Aggressive Dallas Theft Defense Attorneys
Handling Robbery & Burglary Charges
The Law Office of Patrick J. McLain, PLLC is an aggressive criminal defense firm with a reputation for getting results in trial. If you were charged with burglary, theft, larceny, shoplifting, or any other type of theft crime in Dallas County, McLain is the Dallas criminal defense attorney you need on your side.
A conviction for either theft or burglary has far reaching consequences that affect your ability to get student loans, limit job and career opportunities, and may even restrict your ability to get a loan. You need an award winning defense attorney for theft charges, burglary crimes, and other allegations of moral turpitude who can protect your freedom and prove your innocence.

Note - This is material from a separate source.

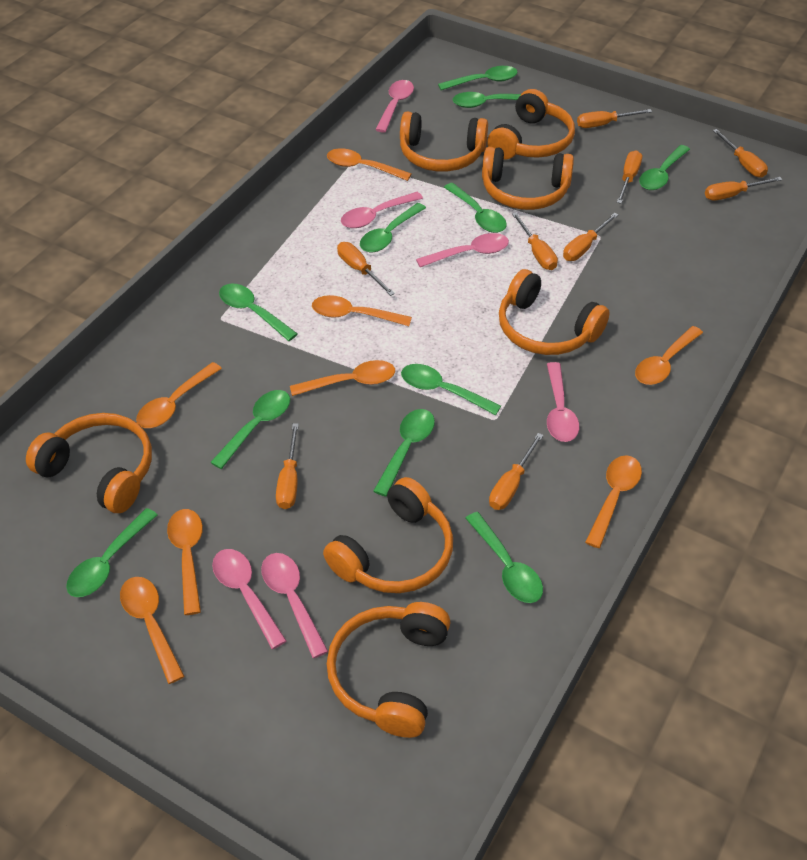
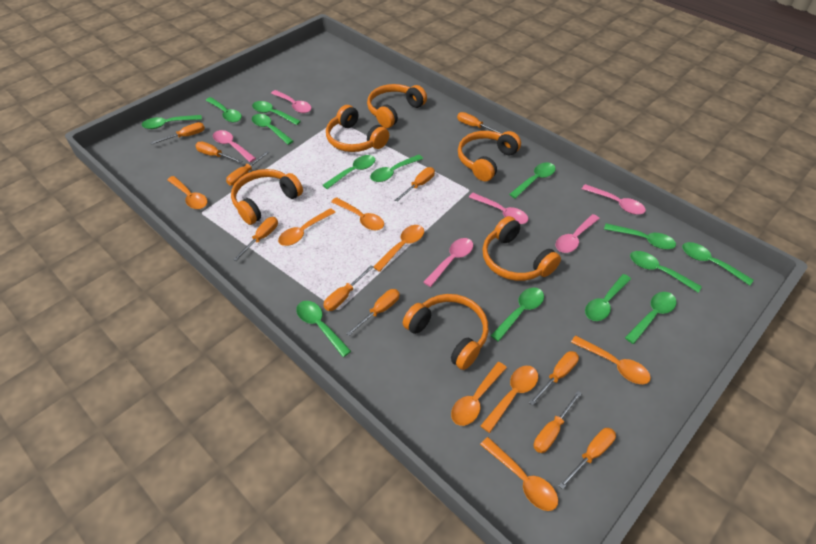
green spoon: 11 -> 14
orange headphones: 7 -> 6
orange screwdriver: 9 -> 11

Call (214) 238-9392 now to
schedule a consultation with a
Dallas theft crime lawyer at our firm. Se habla Español.
Dallas Theft Crimes
Theft, also known as stealing, is pretty simple concept to understand. You are accused of taking something that does not belong to you with the intent to deprive the owner of that item. The legal definition of theft according to the Texas Penal Code, Section 31.03 is, “A person commits an offense if he unlawfully appropriates property with the intent to deprive the owner of the property.” This definition of theft also applies to unlawfully acquiring property using a worthless check and the unlawful receipt of services. The seriousness of a Theft offense and punishment depends on the amount of money allegedly stolen.
The penalties for theft charges can vary widely, depending on what was allegedly stolen, or attempted to be stolen. Our attorneys can help defend the following, and more:
- Theft by Check
- Petty Theft
- Aggravated Theft
- Larceny (Simple Theft)
- Grand Theft
- Theft of Service
Misdemeanor Theft Charges
The following describe the conditions for theft when it falls under the category of a misdemeanor:
- Class C misdemeanor theft: Stolen property valued at no greater than $100
- Class B misdemeanor theft: Property that is less than $750 but more than $100
- Class B misdemeanor theft: Property less than $100, but there is a prior theft conviction on record
- Class A misdemeanor theft: Property no greater than $2,500 but more than $750
Defending Theft charges:
The key to defending a theft charge is lack of intent. A simple, yet effective defense is “I did not intent to steal” or “I did not know it was stolen or I did not know it was in my house or car.” Also, as with any criminal offense, the constitutional defenses of unlawful search and seizure apply.
Theft by Check:
In general, it is a theft for a person to take property from its owner by issuing or passing a check when that person knew or should have known that there were insufficient funds on deposit with the bank for the payment in full of the check as well as all of the other checks that the person had outstanding at the time. The law
presumes that the check writer intended to steal the property, if (i) the check writer had no account with the bank at the time of issuing the check, or (ii) the check writer failed to pay the check within ten (10) days after receiving notice that the check was returned by the bank for “insufficient funds.”
The biggest question is whether you intended to steal. Intent is a major part of the crime. The State must prove you wrote the check knowing that you did not have the funds because you wanted to steal the item. So you cannot go on a check-writing binge without any money in your account over a long period of time because that will allow people to draw the conclusion that you intended to steal!